### Try it
Count each line below that has the word "оператора" in it, and give only the total.

BEGIN Input for this task

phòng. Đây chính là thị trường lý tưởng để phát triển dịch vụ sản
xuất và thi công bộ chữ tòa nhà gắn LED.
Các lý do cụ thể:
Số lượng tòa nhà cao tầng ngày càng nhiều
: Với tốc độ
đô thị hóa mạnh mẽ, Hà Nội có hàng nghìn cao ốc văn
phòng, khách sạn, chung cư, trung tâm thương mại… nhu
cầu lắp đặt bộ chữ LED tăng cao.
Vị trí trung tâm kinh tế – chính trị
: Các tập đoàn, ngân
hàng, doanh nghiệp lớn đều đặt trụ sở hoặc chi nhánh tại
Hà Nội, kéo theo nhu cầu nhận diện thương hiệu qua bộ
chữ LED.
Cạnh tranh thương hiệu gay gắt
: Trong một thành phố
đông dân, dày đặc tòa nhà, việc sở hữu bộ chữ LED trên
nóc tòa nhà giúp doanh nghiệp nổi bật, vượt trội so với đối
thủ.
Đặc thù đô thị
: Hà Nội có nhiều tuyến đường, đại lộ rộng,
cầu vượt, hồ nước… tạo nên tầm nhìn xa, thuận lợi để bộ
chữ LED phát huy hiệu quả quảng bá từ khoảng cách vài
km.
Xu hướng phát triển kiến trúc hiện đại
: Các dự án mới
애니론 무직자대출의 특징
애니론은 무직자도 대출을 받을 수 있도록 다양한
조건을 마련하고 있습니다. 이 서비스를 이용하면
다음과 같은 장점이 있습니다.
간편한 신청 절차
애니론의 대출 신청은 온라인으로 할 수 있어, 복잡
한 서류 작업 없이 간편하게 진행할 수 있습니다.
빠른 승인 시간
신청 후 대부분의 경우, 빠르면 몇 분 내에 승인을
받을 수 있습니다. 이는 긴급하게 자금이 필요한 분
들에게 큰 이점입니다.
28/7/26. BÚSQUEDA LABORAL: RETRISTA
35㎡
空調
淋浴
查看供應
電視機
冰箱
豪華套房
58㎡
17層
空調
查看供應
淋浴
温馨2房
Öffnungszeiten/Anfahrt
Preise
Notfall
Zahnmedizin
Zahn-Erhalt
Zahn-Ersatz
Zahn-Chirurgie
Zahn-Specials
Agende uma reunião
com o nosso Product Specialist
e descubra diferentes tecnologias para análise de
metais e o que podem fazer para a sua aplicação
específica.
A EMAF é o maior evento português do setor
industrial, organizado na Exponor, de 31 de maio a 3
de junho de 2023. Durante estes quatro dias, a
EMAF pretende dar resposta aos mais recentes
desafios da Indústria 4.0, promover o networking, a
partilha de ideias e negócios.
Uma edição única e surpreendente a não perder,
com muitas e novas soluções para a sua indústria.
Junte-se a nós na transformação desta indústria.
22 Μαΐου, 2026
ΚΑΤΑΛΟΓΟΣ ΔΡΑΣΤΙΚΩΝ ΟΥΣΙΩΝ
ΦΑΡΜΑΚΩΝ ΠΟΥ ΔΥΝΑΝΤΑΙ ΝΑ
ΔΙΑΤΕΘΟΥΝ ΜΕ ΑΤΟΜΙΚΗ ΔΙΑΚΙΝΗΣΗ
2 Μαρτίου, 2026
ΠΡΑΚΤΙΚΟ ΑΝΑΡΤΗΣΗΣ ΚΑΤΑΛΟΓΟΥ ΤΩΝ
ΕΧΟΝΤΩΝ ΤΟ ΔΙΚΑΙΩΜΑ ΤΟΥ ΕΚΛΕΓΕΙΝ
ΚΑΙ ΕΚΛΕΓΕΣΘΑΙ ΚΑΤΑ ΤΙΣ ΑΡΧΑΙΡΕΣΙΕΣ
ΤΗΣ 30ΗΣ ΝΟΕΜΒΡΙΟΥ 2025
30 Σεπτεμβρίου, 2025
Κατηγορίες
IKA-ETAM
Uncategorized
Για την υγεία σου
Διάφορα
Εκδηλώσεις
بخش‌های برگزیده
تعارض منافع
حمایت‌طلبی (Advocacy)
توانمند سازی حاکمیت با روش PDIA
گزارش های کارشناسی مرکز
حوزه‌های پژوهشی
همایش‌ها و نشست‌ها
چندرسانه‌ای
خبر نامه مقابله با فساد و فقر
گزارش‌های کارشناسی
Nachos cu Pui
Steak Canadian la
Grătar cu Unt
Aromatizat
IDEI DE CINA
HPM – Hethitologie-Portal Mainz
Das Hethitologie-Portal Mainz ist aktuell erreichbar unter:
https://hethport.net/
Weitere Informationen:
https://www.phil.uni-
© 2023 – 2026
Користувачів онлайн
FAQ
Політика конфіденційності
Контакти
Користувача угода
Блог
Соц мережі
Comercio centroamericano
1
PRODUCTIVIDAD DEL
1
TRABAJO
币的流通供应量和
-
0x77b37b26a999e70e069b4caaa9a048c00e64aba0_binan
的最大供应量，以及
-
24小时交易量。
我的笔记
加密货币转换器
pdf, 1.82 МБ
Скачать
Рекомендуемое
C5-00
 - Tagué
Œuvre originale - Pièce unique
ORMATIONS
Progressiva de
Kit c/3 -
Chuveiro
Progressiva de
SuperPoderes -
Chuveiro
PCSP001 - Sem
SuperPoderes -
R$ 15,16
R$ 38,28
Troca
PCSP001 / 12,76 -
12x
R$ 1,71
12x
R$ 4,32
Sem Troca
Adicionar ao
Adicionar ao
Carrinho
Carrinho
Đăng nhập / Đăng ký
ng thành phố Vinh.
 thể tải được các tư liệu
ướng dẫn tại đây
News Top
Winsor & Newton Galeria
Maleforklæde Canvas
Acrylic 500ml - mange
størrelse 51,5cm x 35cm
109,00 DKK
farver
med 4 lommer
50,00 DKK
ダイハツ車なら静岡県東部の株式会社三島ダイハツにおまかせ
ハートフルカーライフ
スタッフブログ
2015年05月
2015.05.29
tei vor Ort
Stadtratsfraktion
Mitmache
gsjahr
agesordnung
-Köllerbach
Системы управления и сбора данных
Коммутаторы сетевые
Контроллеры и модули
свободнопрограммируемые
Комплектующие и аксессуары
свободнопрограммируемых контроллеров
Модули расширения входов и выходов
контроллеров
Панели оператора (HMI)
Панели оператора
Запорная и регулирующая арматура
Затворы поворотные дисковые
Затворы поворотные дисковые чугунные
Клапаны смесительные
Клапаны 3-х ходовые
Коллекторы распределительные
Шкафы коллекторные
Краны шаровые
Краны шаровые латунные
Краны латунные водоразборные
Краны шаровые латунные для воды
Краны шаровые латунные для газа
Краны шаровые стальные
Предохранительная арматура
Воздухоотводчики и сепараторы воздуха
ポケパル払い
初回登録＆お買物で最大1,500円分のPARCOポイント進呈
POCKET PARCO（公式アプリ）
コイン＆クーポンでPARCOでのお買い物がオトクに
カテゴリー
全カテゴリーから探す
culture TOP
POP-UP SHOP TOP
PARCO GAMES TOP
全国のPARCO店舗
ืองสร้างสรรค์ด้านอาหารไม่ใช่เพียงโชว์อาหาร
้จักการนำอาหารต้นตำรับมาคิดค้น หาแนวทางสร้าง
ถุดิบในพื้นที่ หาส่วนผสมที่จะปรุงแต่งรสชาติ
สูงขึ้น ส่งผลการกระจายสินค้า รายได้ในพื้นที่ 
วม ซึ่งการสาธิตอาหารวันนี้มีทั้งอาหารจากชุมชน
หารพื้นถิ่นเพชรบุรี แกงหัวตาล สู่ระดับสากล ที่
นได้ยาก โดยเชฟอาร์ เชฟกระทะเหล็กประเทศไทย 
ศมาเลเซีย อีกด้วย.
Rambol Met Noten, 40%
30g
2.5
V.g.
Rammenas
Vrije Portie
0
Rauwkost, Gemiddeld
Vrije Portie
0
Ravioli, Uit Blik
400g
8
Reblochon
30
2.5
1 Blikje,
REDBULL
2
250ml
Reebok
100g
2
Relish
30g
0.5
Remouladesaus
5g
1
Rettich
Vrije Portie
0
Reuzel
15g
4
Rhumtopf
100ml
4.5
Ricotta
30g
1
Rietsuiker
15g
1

END Input for this task

### Exercise output
2